A blow to affordable housing was the dissolution of redevelopment agencies in 2012, which used tax-increment financing to spur development, particularly low-income housing, in blighted areas. Opponents complained the program was being misused to fund for-profit projects. 4  Subsequent attempts to resurrect redevelopment have failed.

4 Los Angeles Times, December 29, 2011 https://www.latimes.com/local/la-xpm-2011-dec-29-la-me-redevelopment-20111230-story.html

Restrictive Covenants

Within San Mateo County and the rest of the Bay Area, limitations were placed on who could buy homes. In the City of San Mateo for example, builders constructed the residential Hillsdale and San Mateo neighborhood for whites only in the mid-20th century. Public records reveal that the 1941 deeds for new homes contained exclusionary clauses such as: “No persons other than members of the Caucasian or White race shall be permitted to occupy any portion of said property, other than as domestics in the employ of the occupants of the premises.”

Image of a restrictive covenant clause within property deed

Image of a restrictive covenant clause within property deed

These racial exclusions were present in the majority of homes in San Mateo and neighboring cities. Developers across San Mateo County created both luxurious and middle-income, white-only neighborhoods, sometimes even restricting people of a certain religion from owning homes there. When a racially integrated community attempted to be developed, there were aggressive efforts to stop construction and further exclude people of color.5

5 Rothstein, Richard. “The Black Lives Next Door.” The New York Times, The New York Times, 14 Aug. 2020

Redlining

According to the compliance handbook of the Federal Housing Administration, redlining is the process used by lenders to restrict certain land areas from ownership by Blacks primarily, but also by Blacks, indigenous and people of color (BIPOC) generally. Although currently illegal, redlining was historically practiced throughout the Bay Area, including in San Mateo County. Specifically, it was a federally backed process that denied creditworthy applicants loans for housing in certain neighborhoods due to their ethnicity. The term was coined from the red or “hazardous” areas of cities that were deemed risky to invest in, due to their specific racial demographics. Redlining led to cycles of disinvestment even after the Fair Housing Act of 1968, which officially banned redlining.

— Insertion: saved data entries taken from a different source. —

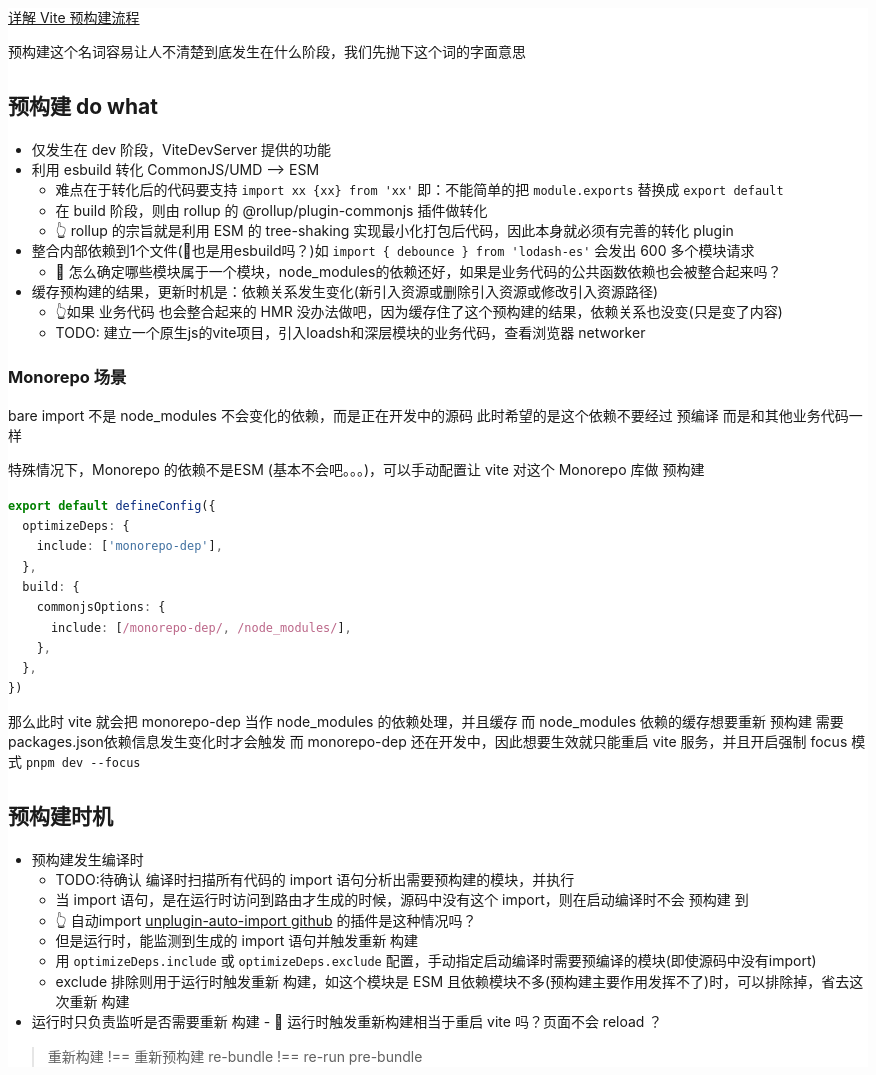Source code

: [详解 Vite 预构建流程](https://juejin.cn/post/7090201071464742949)

预构建这个名词容易让人不清楚到底发生在什么阶段，我们先抛下这个词的字面意思

## 预构建 do what

- 仅发生在 dev 阶段，ViteDevServer 提供的功能
- 利用 esbuild 转化 CommonJS/UMD --> ESM
  - 难点在于转化后的代码要支持 `import xx {xx} from 'xx'` 即：不能简单的把 `module.exports` 替换成 `export default`
  - 在 build 阶段，则由 rollup 的 @rollup/plugin-commonjs 插件做转化
  - 👆 rollup 的宗旨就是利用 ESM 的 tree-shaking 实现最小化打包后代码，因此本身就必须有完善的转化 plugin
- 整合内部依赖到1个文件(🤔也是用esbuild吗？)如 `import { debounce } from 'lodash-es'` 会发出 600 多个模块请求
  - 🤔 怎么确定哪些模块属于一个模块，node_modules的依赖还好，如果是业务代码的公共函数依赖也会被整合起来吗？
- 缓存预构建的结果，更新时机是：依赖关系发生变化(新引入资源或删除引入资源或修改引入资源路径)
  - 👆如果 业务代码 也会整合起来的 HMR 没办法做吧，因为缓存住了这个预构建的结果，依赖关系也没变(只是变了内容)
  - TODO: 建立一个原生js的vite项目，引入loadsh和深层模块的业务代码，查看浏览器 networker

### Monorepo 场景
bare import 不是 node_modules 不会变化的依赖，而是正在开发中的源码
此时希望的是这个依赖不要经过 预编译 而是和其他业务代码一样

特殊情况下，Monorepo 的依赖不是ESM (基本不会吧。。。)，可以手动配置让 vite 对这个 Monorepo 库做 预构建
```ts
export default defineConfig({
  optimizeDeps: {
    include: ['monorepo-dep'],
  },
  build: {
    commonjsOptions: {
      include: [/monorepo-dep/, /node_modules/],
    },
  },
})
```
那么此时 vite 就会把 monorepo-dep 当作 node_modules 的依赖处理，并且缓存
而 node_modules 依赖的缓存想要重新 预构建 需要packages.json依赖信息发生变化时才会触发
而 monorepo-dep 还在开发中，因此想要生效就只能重启 vite 服务，并且开启强制 focus 模式 `pnpm dev --focus`

## 预构建时机

- 预构建发生编译时
  - TODO:待确认 编译时扫描所有代码的 import 语句分析出需要预构建的模块，并执行
  - 当 import 语句，是在运行时访问到路由才生成的时候，源码中没有这个 import，则在启动编译时不会 预构建 到
  - 👆 自动import [unplugin-auto-import github](https://github.com/antfu/unplugin-auto-import) 的插件是这种情况吗？ 
  - 但是运行时，能监测到生成的 import 语句并触发重新 构建
  - 用 `optimizeDeps.include` 或 `optimizeDeps.exclude` 配置，手动指定启动编译时需要预编译的模块(即使源码中没有import)
  - exclude 排除则用于运行时触发重新 构建，如这个模块是 ESM 且依赖模块不多(预构建主要作用发挥不了)时，可以排除掉，省去这次重新 构建
- 运行时只负责监听是否需要重新 构建 - 🤔 运行时触发重新构建相当于重启 vite 吗？页面不会 reload ？

> 重新构建 !== 重新预构建
> re-bundle !== re-run pre-bundle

Local realtors report that such redlining practices were limited to cities of over 40,000 in population. Although few cities in San Mateo County were that size when redlining was rampant (notably Redwood City, San Mateo and Daly City may have been large enough), there were plenty of other ways in which cities could restrict who lived where. For example, a real estate appraiser could mention that a certain house being considered for a mortgage was in an area of “hazard” (code for non-white areas), which had the same impact as redlining.

Example of Redlining Map in the U.S., 1937

Redlining Map 1937

legend for redlining map

This map and the accompanying legend show the most and least favorable neighborhoods in a U.S. city, depending on the percentage of people of color. Red areas, the least desirable ones, indicate the largest populations of people of color, while green areas had primarily white residents and were deemed the“best” areas in which to invest.